━━ Text passage

Gross profit for the quarter ended March 31, 2014 was $12.1 million, an increase of $1.7 million, or 16%, compared to gross profit of $10.4 million for the quarter ended March 31, 2013. Gross profit, as a percentage of revenues, represented 70% and 71% for the three months ended March 31, 2014 and 2013, respectively. Without the aforementioned opportunistic pump sale, gross profit for the current period would have been 74%.

During the first quarter of 2014, we reassessed the estimated useful life of certain property and equipment. As a result, the estimated useful life of our medical equipment was changed from five to seven years due to the determination that we were using these assets longer than originally anticipated. A major factor in this change was the servicing of such equipment by our Kansas facility, which was acquired in 2010. As a result, disposal of such equipment has decreased significantly since that acquisition.

The change in the estimated useful lives of our pump equipment was accounted for as a change in accounting estimate, on a prospective basis, effective January 1, 2014. The change in estimated useful lives resulted in $0.5 million less depreciation expense for the quarter ended March 31, 2014 than otherwise would have been recorded. As a result, cost of revenues in the current period is $0.5 million less than the same prior year period.

Provision for Doubtful Accounts

Provision for doubtful accounts for the quarter ended March 31, 2014 was $2.1 million, an increase of $0.4 million, or 27%, compared to $1.7 million for the quarter ended March 31, 2013. The provision for doubtful accounts was 12% of revenues at March 31, 2014 compared to 11% for the same period in the prior year. A large part of the Company’s provision for doubtful accounts can be attributed to a major group of third party payors that revised their claim processing guidelines at the end of 2012 that continues to affect all durable medical equipment (“DME”) providers. Prior to the change, DME providers submitted claims to their “home plan” and the claims were processed in-network. Since the change in guidelines, DME providers are now required to submit their claims to the payor in the state where services were initiated. If the DME provider is not a participating provider with that specific payor, the claim is treated as out-of-network and the patient will incur higher costs. Therefore, we must collect a higher portion of reimbursement directly from patients, which creates an increased collection risk. This major payor’s association selected us as a preferred provider, which will help us in securing contracts in areas currently out-of-network.

━━━━
━━ The data

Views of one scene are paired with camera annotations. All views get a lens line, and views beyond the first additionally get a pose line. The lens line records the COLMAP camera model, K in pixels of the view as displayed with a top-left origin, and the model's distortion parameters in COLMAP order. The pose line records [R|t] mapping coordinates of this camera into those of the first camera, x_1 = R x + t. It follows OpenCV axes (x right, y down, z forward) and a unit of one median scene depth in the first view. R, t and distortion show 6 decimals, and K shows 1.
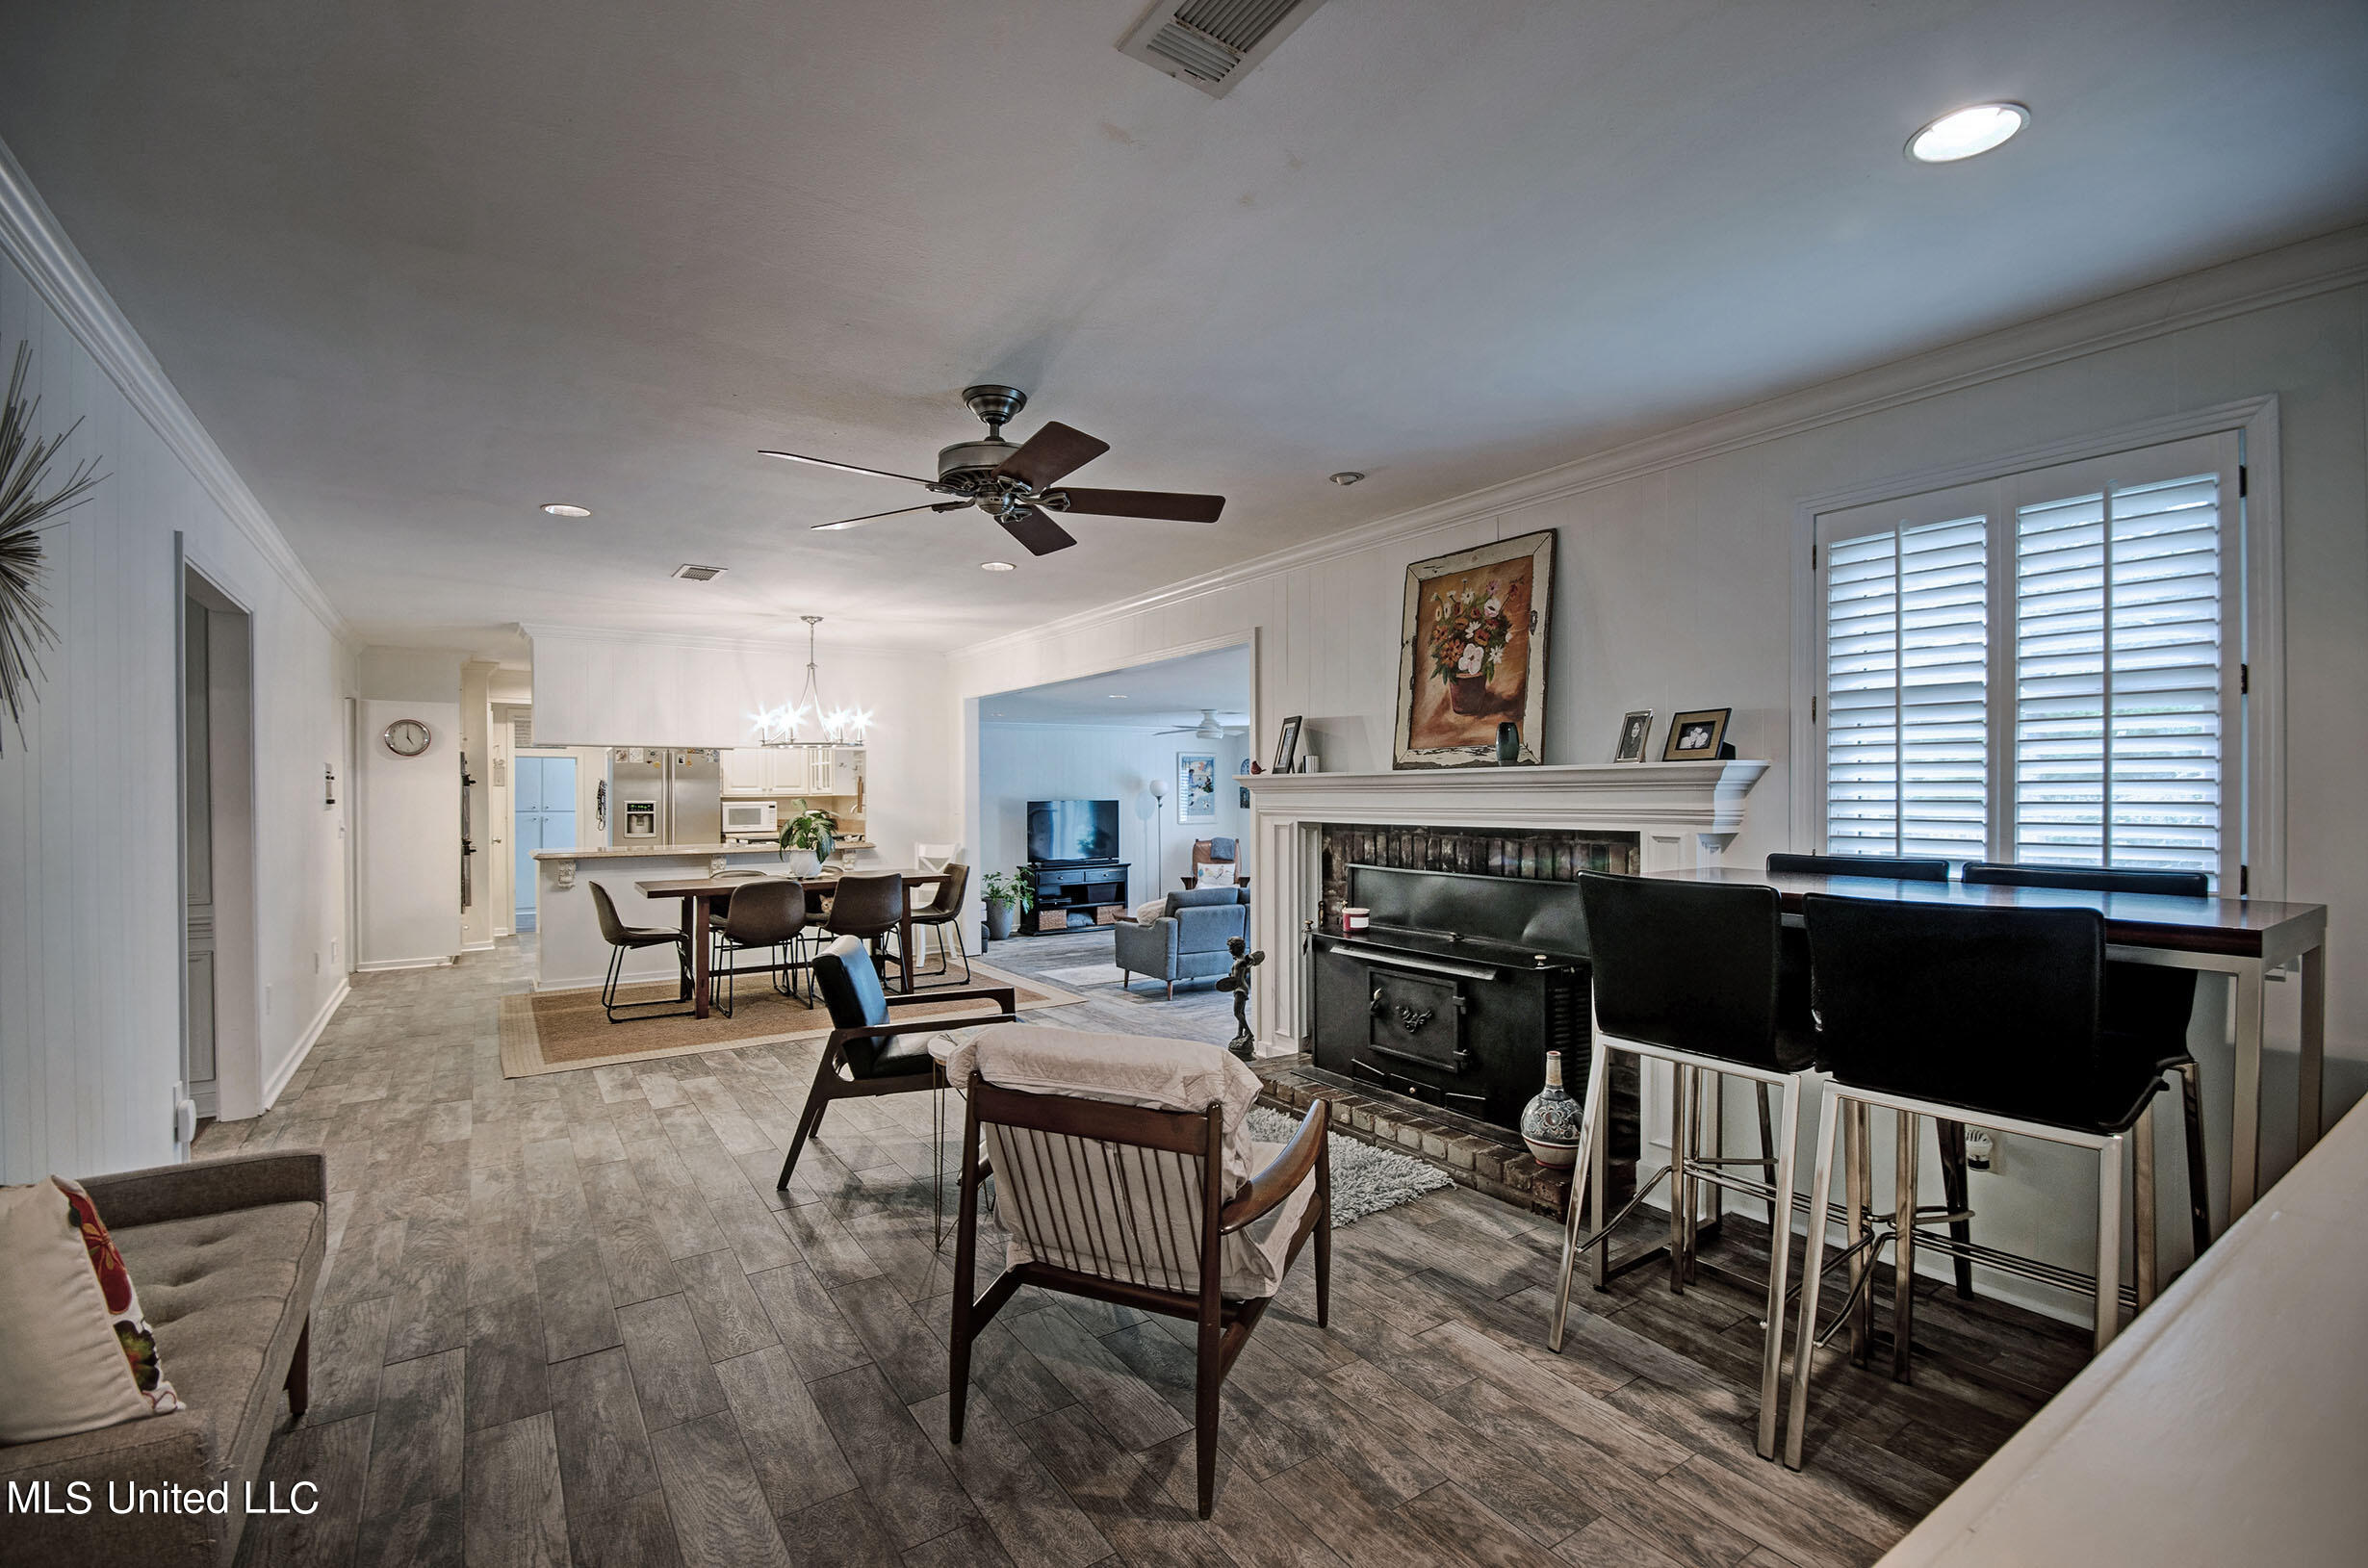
lens RADIAL K [[1037.5, 0, 1184.6], [0, 1037.5, 796.5], [0, 0, 1]] dist [-0.002973, -0.000397]
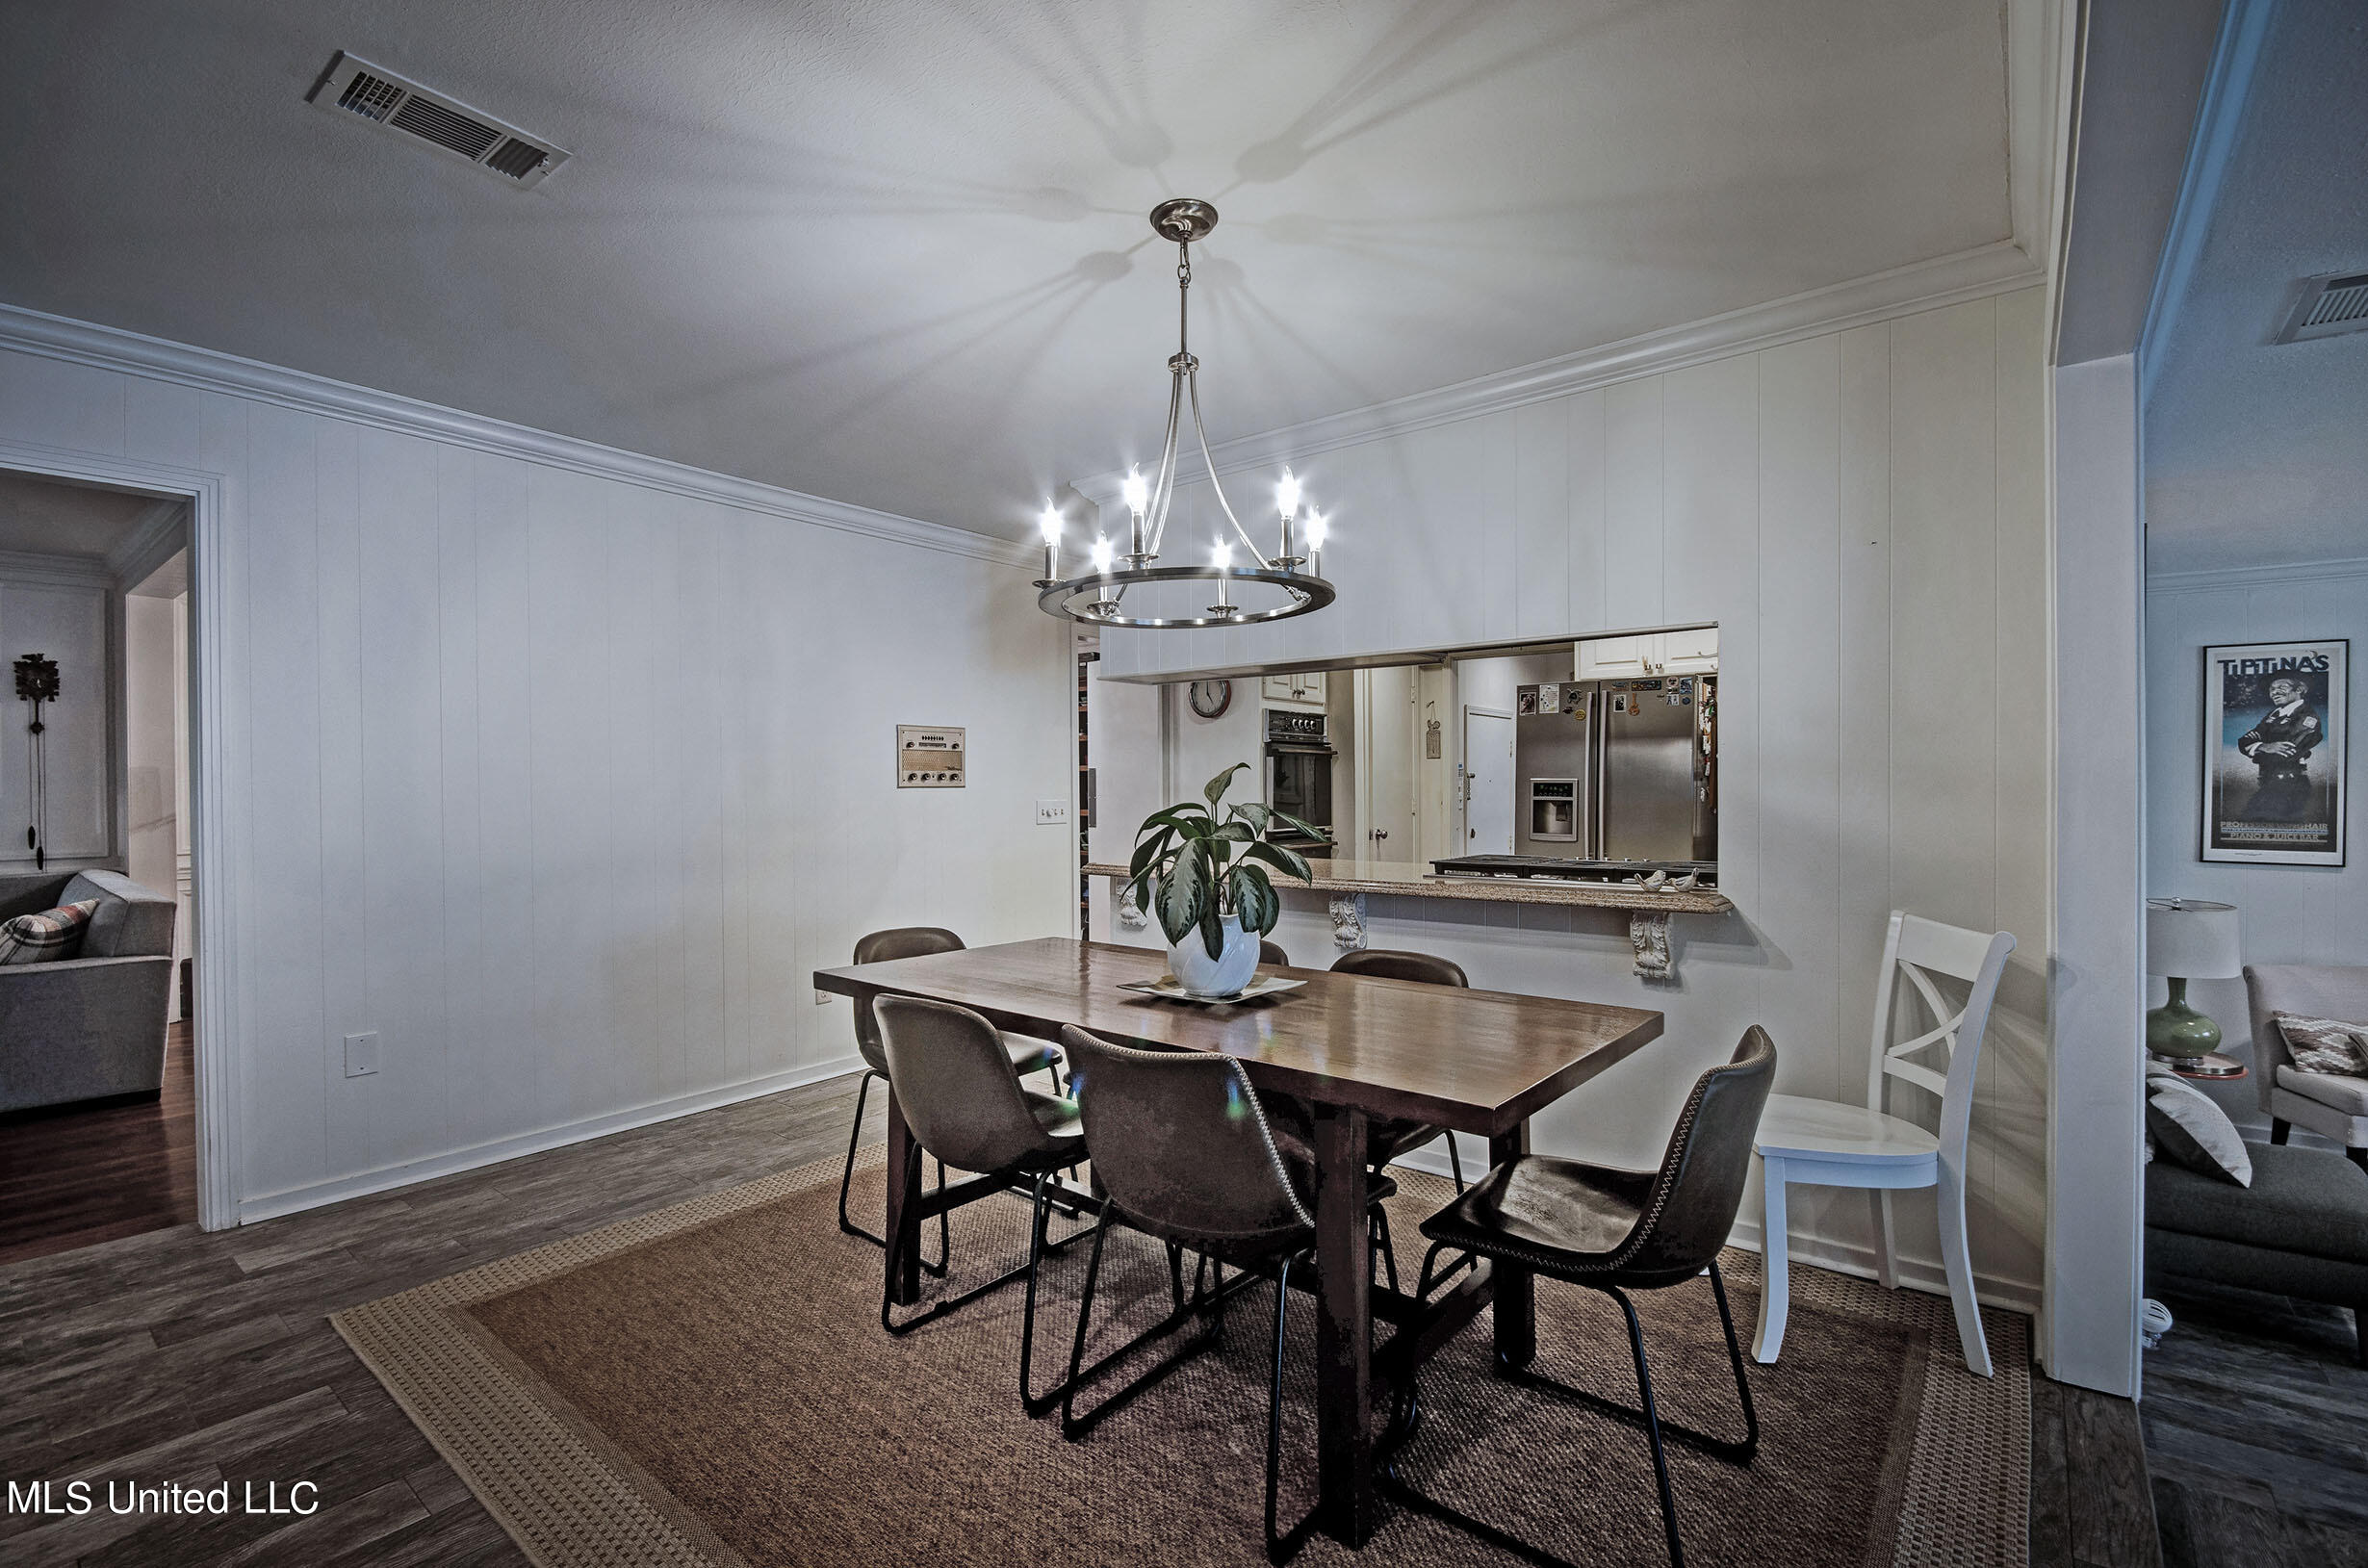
lens RADIAL K [[1037.5, 0, 1185.2], [0, 1037.5, 787.3], [0, 0, 1]] dist [-0.002973, -0.000397]
pose [[0.281271, 0.006561, -0.959606, -0.026823], [-0.001246, 0.999978, 0.006472, 0.005032], [0.959628, -0.000624, 0.281273, 0.638468]]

━━━━

→ Problems to solve:
1 > In the quarterly financial results passage, rewrite the portion starting at "Gross profit for the quarter" and ending at "have been 74%.", substituting "one-time" for "opportunistic".
2 > Extend the passage on quarterly financial results with a further paragraph that picks up after its final sentence.
These lines have no connection to the passage on quarterly financial results.

→ Answers:
1 >
Gross profit for the quarter ended March 31, 2014 was $12.1 million, an increase of $1.7 million, or 16%, compared to gross profit of $10.4 million for the quarter ended March 31, 2013. Gross profit, as a percentage of revenues, represented 70% and 71% for the three months ended March 31, 2014 and 2013, respectively. Without the aforementioned one-time pump sale, gross profit for the current period would have been 74%.

2 >
Amortization of Intangible Assets

Amortization of intangible assets for the quarter ended March 31, 2014 was $0.6 million, a 1% decrease compared to the quarter ended March 31, 2013 of $0.7 million.

Selling and Marketing Expenses

During the quarter ended March 31, 2014, our selling and marketing expenses were $2.7 million, an increase of $0.3 million, or 10%, compared to $2.4 million for the quarter ended March 31, 2013. This increase was largely attributed to increased commissions based on higher revenue for the comparable periods. Selling and marketing expenses during these periods consisted of sales personnel salaries, commissions and associated fringe benefit and payroll-related items, marketing, share-based compensation, travel and entertainment and other miscellaneous expenses.

General and Administrative Expenses

During the quarter ended March 31, 2014, our G&A expenses were $4.9 million, which is consistent with the $5.0 million for the quarter ended March 31, 2013. This maintaining of previous G&A spending levels is due to an increase during the current period in information technology costs of $0.1 million, an increase in new product services by $0.1 million, an increase in cash versus stock compensation of $0.1 million, and a decrease in other G&A expenses by $0.1 million. In the prior year period, the Company experienced certain expenses (“Transition Costs”) of $0.3 million associated with a CEO search, the final severance payment made to the former CEO, and a one-time payment to an exiting Board member. General and administrative expense (“G&A”) during these periods consisted primarily of accounting, administrative, third party payor billing and contract services, customer service, nurses on staff, new product services, and service center personnel salaries, fringe benefits and other payroll related items, professional fees, legal fees, stock based compensation, insurance and other miscellaneous items.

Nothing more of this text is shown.